Exclude the pictures; give every entry again exactly as written.

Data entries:

______

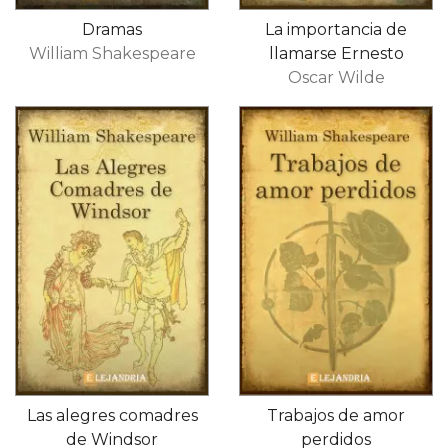
Dramas
La importancia de
William Shakespeare
llamarse Ernesto
Oscar Wilde
Las alegres comadres
Trabajos de amor
de Windsor
perdidos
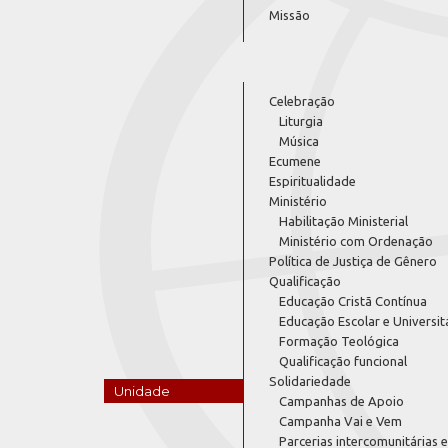
Missão
Celebração
Liturgia
Música
Ecumene
Espiritualidade
Ministério
Habilitação Ministerial
Ministério com Ordenação
Política de Justiça de Gênero
Qualificação
Educação Cristã Contínua
Educação Escolar e Universit
Formação Teológica
Qualificação funcional
Solidariedade
Unidade
Campanhas de Apoio
Campanha Vai e Vem
Parcerias intercomunitárias e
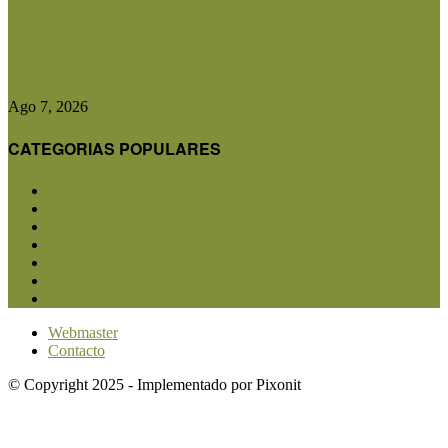
Ser Beef invertirá US$10 millones en una planta
de biogás y...
Ago 7, 2026
CATEGORIAS POPULARES
San Luis
5853
Agricultura
2683
Ganadería
2567
Agroindustria
1873
Sanidad
1734
Política
1640
Investigación
1584
Webmaster
Contacto
© Copyright 2025 - Implementado por Pixonit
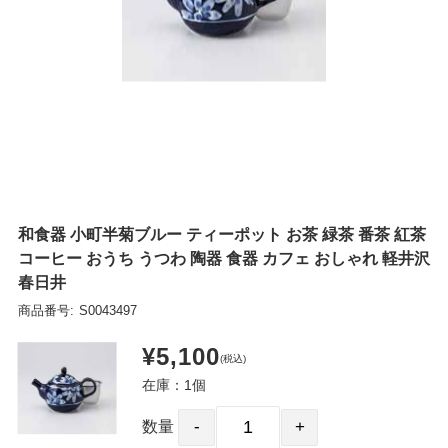
和食器 小町半菊ブルー ティーポット お茶 緑茶 番茶 紅茶
コーヒー おうち うつわ 陶器 食器 カフェ おしゃれ 軽井沢
春日井
商品番号:
S0043497
¥5,100
(税込)
在庫：1個
数量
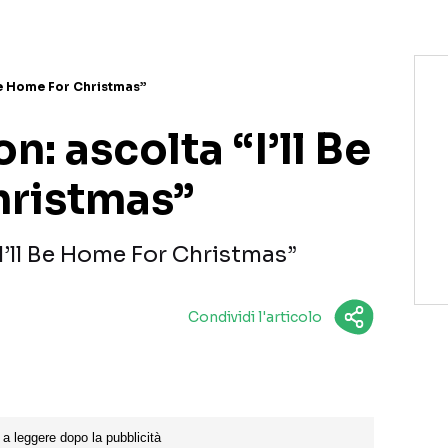
 Be Home For Christmas”
n: ascolta “I’ll Be
hristmas”
“I’ll Be Home For Christmas”
Condividi l'articolo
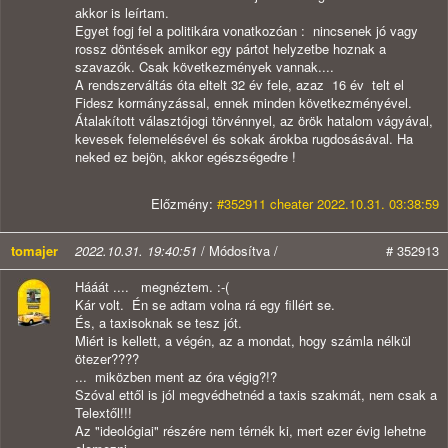
akkor is leírtam.
Egyet fogj fel a politikára vonatkozóan : nincsenek jó vagy
rossz döntések amikor egy pártot helyzetbe hoznak a
szavazók. Csak következmények vannak....
A rendszerváltás óta eltelt 32 év fele, azaz 16 év telt el
Fidesz kormányzással, ennek minden következményével.
Átalakított választójogi törvénnyel, az örök hatalom vágyával,
kevesek felemelésével és sokak árokba rugdosásával. Ha
neked ez bejön, akkor egészségedre !
Előzmény:
#352911 cheater 2022.10.31. 03:38:59
tomajer
2022.10.31. 19:40:51
/ Módosítva /
# 352913
Hááát .... megnéztem. :-(
Kár volt. Én se adtam volna rá egy fillért se.
És, a taxisoknak se tesz jót.
Miért is kellett, a végén, az a mondat, hogy számla nélkül
ötezer????
... miközben ment az óra végig?!?
Szóval ettől is jól megvédhetnéd a taxis szakmát, nem csak a
Telextől!!!
Az "ideológiai" részére nem térnék ki, mert ezer évig lehetne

______

## RESPONSE TO THE EXERCISE
Dramas
La importancia de
William Shakespeare
llamarse Ernesto
Oscar Wilde
Las alegres comadres
Trabajos de amor
de Windsor
perdidos
Missão
Celebração
Liturgia
Música
Ecumene
Espiritualidade
Ministério
Habilitação Ministerial
Ministério com Ordenação
Política de Justiça de Gênero
Qualificação
Educação Cristã Contínua
Educação Escolar e Universit
Formação Teológica
Qualificação funcional
Solidariedade
Unidade
Campanhas de Apoio
Campanha Vai e Vem
Parcerias intercomunitárias e
Ser Beef invertirá US$10 millones en una planta
de biogás y...
Ago 7, 2026
CATEGORIAS POPULARES
San Luis
5853
Agricultura
2683
Ganadería
2567
Agroindustria
1873
Sanidad
1734
Política
1640
Investigación
1584
Webmaster
Contacto
© Copyright 2025 - Implementado por Pixonit
和食器 小町半菊ブルー ティーポット お茶 緑茶 番茶 紅茶
コーヒー おうち うつわ 陶器 食器 カフェ おしゃれ 軽井沢
春日井
商品番号:
S0043497
¥5,100
(税込)
在庫：1個
数量
 Be Home For Christmas”
n: ascolta “I’ll Be
hristmas”
“I’ll Be Home For Christmas”
Condividi l'articolo
akkor is leírtam.
Egyet fogj fel a politikára vonatkozóan : nincsenek jó vagy
rossz döntések amikor egy pártot helyzetbe hoznak a
szavazók. Csak következmények vannak....
A rendszerváltás óta eltelt 32 év fele, azaz 16 év telt el
Fidesz kormányzással, ennek minden következményével.
Átalakított választójogi törvénnyel, az örök hatalom vágyával,
kevesek felemelésével és sokak árokba rugdosásával. Ha
neked ez bejön, akkor egészségedre !
Előzmény:
#352911 cheater 2022.10.31. 03:38:59
tomajer
2022.10.31. 19:40:51
/ Módosítva /
# 352913
Hááát .... megnéztem. :-(
Kár volt. Én se adtam volna rá egy fillért se.
És, a taxisoknak se tesz jót.
Miért is kellett, a végén, az a mondat, hogy számla nélkül
ötezer????
... miközben ment az óra végig?!?
Szóval ettől is jól megvédhetnéd a taxis szakmát, nem csak a
Telextől!!!
Az "ideológiai" részére nem térnék ki, mert ezer évig lehetne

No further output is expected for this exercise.